Assume vivarium, flat desert and purity affinity. 6 terrascapes convert 42 energy into 18 food, 12 production, and 12 culture. Natural point of desert energy was lost, so a terrascape really costs 7. I then make-up the energy deficit with 21 generators. 6*18+21*6=234 worker turns to make.

Or, I can build 9 biowells, 6 domes, 4 manufacturies, 8 generators. The difference is 3 less energy, 5 more health, 238 worker-turns to make.

I ignored the ecoscaping virtue. If bonuses for all advanced improvements are included, then terrascapes compare even more poorly.


I only build them in two cases:

1) I am maximising production in a food-poor capital. The optimal combination of improvements will involve some terrascapes. For a normal capital, the optimal mix involves farms, mines, and manufactories, without terrascapes.
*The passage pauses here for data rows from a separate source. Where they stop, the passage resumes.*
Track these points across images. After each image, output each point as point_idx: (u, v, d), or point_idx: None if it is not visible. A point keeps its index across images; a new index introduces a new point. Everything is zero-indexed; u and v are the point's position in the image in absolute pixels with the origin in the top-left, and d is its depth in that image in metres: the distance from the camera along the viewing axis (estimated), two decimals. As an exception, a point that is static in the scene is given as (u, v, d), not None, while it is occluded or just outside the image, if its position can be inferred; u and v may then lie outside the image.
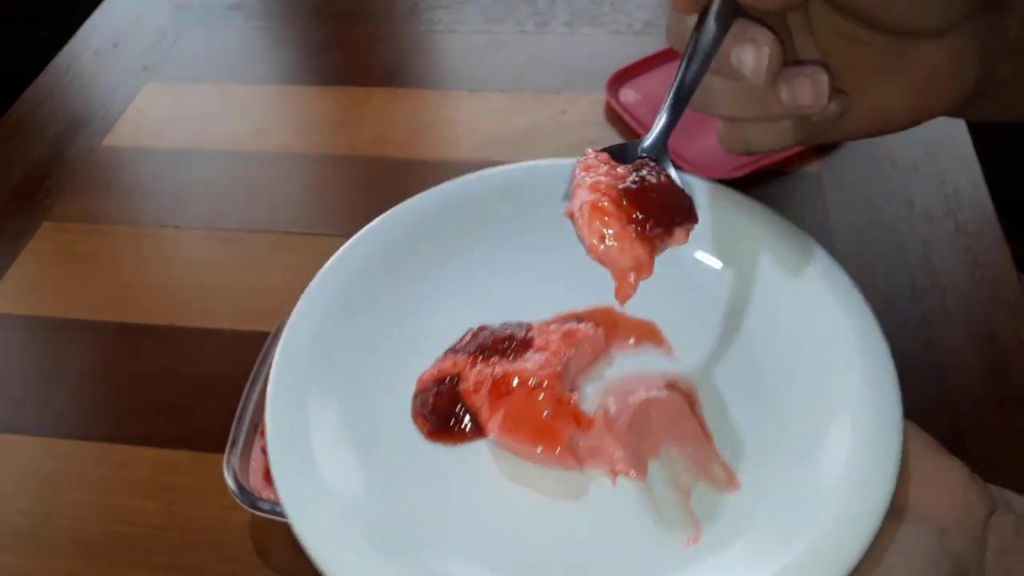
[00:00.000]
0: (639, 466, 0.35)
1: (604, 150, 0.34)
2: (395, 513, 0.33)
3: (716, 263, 0.41)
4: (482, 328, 0.39)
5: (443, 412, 0.36)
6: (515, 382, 0.35)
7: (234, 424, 0.44)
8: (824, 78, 0.31)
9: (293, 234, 0.61)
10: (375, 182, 0.65)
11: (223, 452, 0.43)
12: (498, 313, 0.40)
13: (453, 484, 0.35)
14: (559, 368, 0.36)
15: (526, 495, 0.34)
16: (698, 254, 0.41)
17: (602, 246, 0.31)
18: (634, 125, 0.65)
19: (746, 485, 0.34)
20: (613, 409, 0.36)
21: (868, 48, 0.32)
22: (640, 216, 0.31)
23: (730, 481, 0.34)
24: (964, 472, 0.32)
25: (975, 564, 0.31)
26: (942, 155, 0.62)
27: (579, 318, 0.40)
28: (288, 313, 0.39)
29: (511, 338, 0.38)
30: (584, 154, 0.34)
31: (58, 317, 0.57)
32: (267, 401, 0.36)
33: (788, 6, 0.30)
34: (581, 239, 0.32)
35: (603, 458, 0.35)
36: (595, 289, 0.37)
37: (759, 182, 0.61)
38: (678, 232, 0.32)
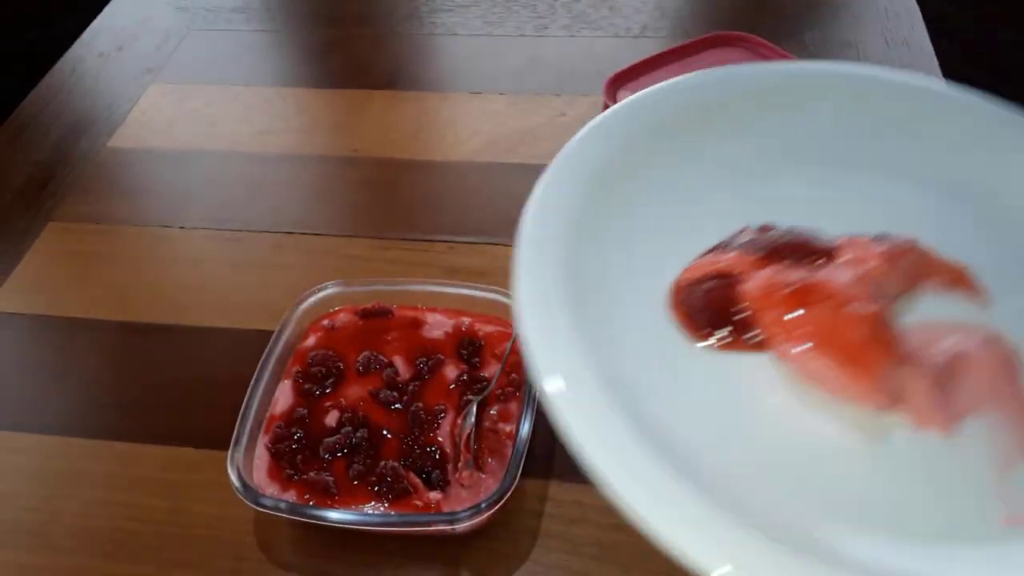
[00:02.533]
0: (951, 422, 0.29)
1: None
2: (652, 411, 0.28)
3: None
4: (766, 227, 0.33)
5: (717, 311, 0.30)
6: (824, 295, 0.29)
7: (238, 421, 0.45)
8: None
9: (296, 234, 0.62)
10: (377, 183, 0.66)
11: (227, 449, 0.43)
12: (786, 218, 0.33)
13: (721, 397, 0.30)
14: (871, 290, 0.30)
15: (809, 421, 0.29)
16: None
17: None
18: (633, 127, 0.66)
19: None
20: (923, 353, 0.30)
21: None
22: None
23: None
24: None
25: None
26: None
27: (888, 240, 0.32)
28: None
29: (813, 245, 0.31)
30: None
31: (63, 317, 0.57)
32: (519, 265, 0.30)
33: None
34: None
35: (912, 403, 0.29)
36: (899, 214, 0.32)
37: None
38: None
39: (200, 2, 0.86)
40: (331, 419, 0.47)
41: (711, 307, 0.30)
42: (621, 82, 0.71)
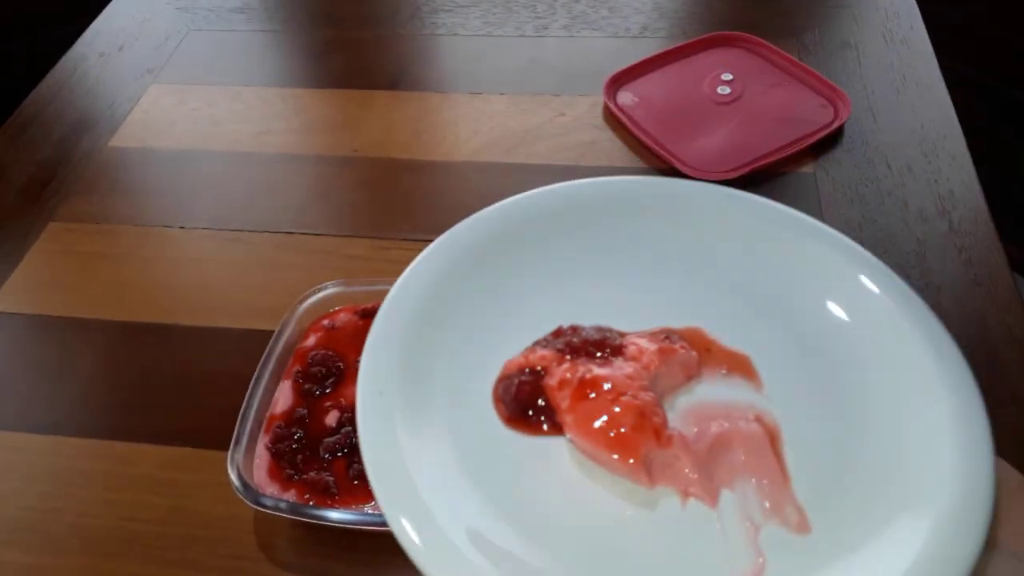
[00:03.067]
0: (711, 493, 0.34)
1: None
2: (470, 490, 0.34)
3: (831, 311, 0.40)
4: (573, 327, 0.39)
5: (524, 401, 0.36)
6: (602, 387, 0.35)
7: (238, 421, 0.45)
8: None
9: (296, 234, 0.62)
10: (377, 183, 0.66)
11: (227, 449, 0.43)
12: (590, 318, 0.39)
13: (526, 470, 0.35)
14: (647, 382, 0.36)
15: (596, 493, 0.34)
16: (803, 300, 0.41)
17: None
18: (631, 127, 0.66)
19: (818, 532, 0.33)
20: (695, 431, 0.36)
21: None
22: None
23: (801, 524, 0.33)
24: None
25: None
26: (936, 155, 0.62)
27: (672, 337, 0.39)
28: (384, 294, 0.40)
29: (602, 343, 0.37)
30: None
31: (64, 316, 0.58)
32: (360, 371, 0.37)
33: None
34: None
35: (676, 478, 0.34)
36: (692, 308, 0.38)
37: (754, 183, 0.61)
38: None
39: (200, 2, 0.86)
40: (331, 419, 0.47)
41: (519, 398, 0.36)
42: (621, 82, 0.71)
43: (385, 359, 0.37)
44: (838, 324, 0.40)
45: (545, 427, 0.36)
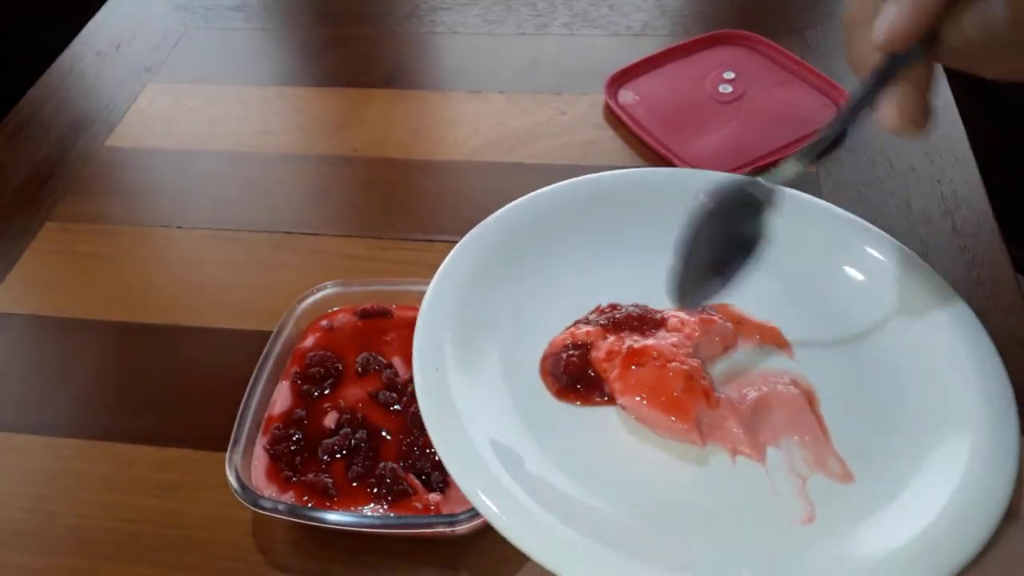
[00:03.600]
0: (759, 450, 0.37)
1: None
2: (535, 457, 0.36)
3: (847, 276, 0.44)
4: (612, 305, 0.41)
5: (573, 375, 0.38)
6: (651, 355, 0.38)
7: (236, 422, 0.44)
8: None
9: (295, 234, 0.61)
10: (376, 182, 0.65)
11: (225, 450, 0.43)
12: (626, 297, 0.42)
13: (581, 438, 0.37)
14: (691, 350, 0.38)
15: (651, 454, 0.37)
16: (830, 268, 0.44)
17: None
18: (632, 126, 0.66)
19: (861, 481, 0.36)
20: (737, 396, 0.38)
21: None
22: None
23: (845, 475, 0.36)
24: None
25: None
26: (940, 155, 0.62)
27: (708, 308, 0.41)
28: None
29: (643, 317, 0.40)
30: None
31: (61, 317, 0.57)
32: (414, 349, 0.39)
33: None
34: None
35: (726, 437, 0.37)
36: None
37: (758, 183, 0.61)
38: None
39: (199, 0, 0.86)
40: (330, 420, 0.46)
41: (568, 372, 0.39)
42: (621, 81, 0.71)
43: (438, 338, 0.39)
44: (856, 286, 0.43)
45: (596, 398, 0.38)
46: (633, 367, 0.37)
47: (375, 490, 0.43)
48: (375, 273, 0.58)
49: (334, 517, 0.42)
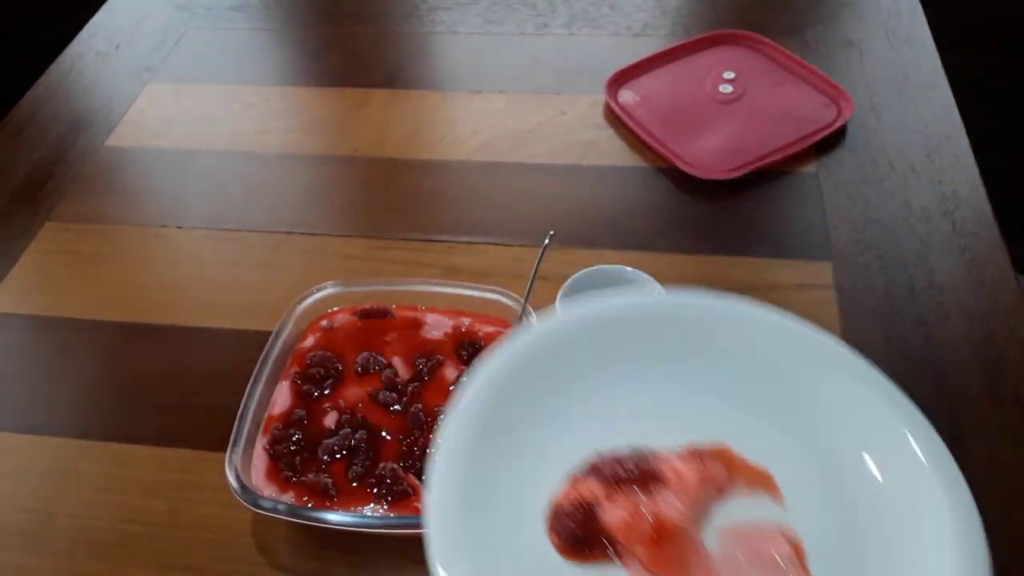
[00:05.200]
0: None
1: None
2: None
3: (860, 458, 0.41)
4: (613, 456, 0.41)
5: (581, 536, 0.38)
6: (660, 526, 0.38)
7: (236, 423, 0.44)
8: None
9: (295, 234, 0.61)
10: (376, 182, 0.65)
11: (225, 450, 0.43)
12: (619, 437, 0.41)
13: None
14: (693, 512, 0.39)
15: None
16: (844, 453, 0.41)
17: None
18: (632, 126, 0.66)
19: None
20: (741, 555, 0.39)
21: None
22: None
23: None
24: None
25: None
26: (940, 156, 0.62)
27: (704, 458, 0.41)
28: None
29: (643, 472, 0.40)
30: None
31: (61, 317, 0.57)
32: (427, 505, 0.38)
33: None
34: None
35: None
36: (715, 425, 0.41)
37: (758, 183, 0.61)
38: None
39: (199, 0, 0.86)
40: (330, 420, 0.46)
41: (574, 532, 0.39)
42: (622, 81, 0.71)
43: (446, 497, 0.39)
44: (866, 475, 0.41)
45: (605, 559, 0.38)
46: (655, 543, 0.38)
47: (375, 490, 0.43)
48: (375, 273, 0.58)
49: (334, 517, 0.41)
2) The colony has a large energy surplus and more advanced improvements of other types do not make sense. For example, there are enough biowells to address local health constraints and global health constraints do not allow for more manufactories. Spending the surplus energy on terrascapes is better than trading it to other colonies for science. The rate is around 100 energy for 1 science-per-turn which is horrible.
 
Don't forget if you have snow tiles they are zero resources but a terrascape will give the full benefit. Very often I find heavy concentrations of strategic resources near the top or bottom of the map and have snow to deal with.
 
Assume vivarium, flat desert and purity affinity. 6 terrascapes convert 42 energy into 18 food, 12 production, and 12 culture. Natural point of desert energy was lost, so a terrascape really costs 7. I then make-up the energy deficit with 21 generators. 6*18+21*6=234 worker turns to make.

Or, I can build 9 biowells, 6 domes, 4 manufacturies, 8 generators. The difference is 3 less energy, 5 more health, 238 worker-turns to make.
You don't have to make up for the maintenance with generators though, there are many ways of adding gold to your empire. The real strength of terrascapes is the amount of bonuses you get per population/worked tile. It's basically an "I pay gold to boost the overall output of my cities."-improvement. But even then it still seems to be underperforming quite a bit without the bonus prosperity.

@topic:
Chopping down forests can also be very useful if your workers don't have anything else to do in that early phase before the new improvements are available. Will save you a few turns later on.
 
Here's a beginer conquest tip. Pillage the maintenance improvements. You can't use them while the city is in martial law, you might not even want them, and they're quick to repair. Suddenly taking on someone's expensive improvements, especially terrascapes, can ruin your economy. The one good thing the AI gets out of its over valuing terrascapes is it really slows down invaders.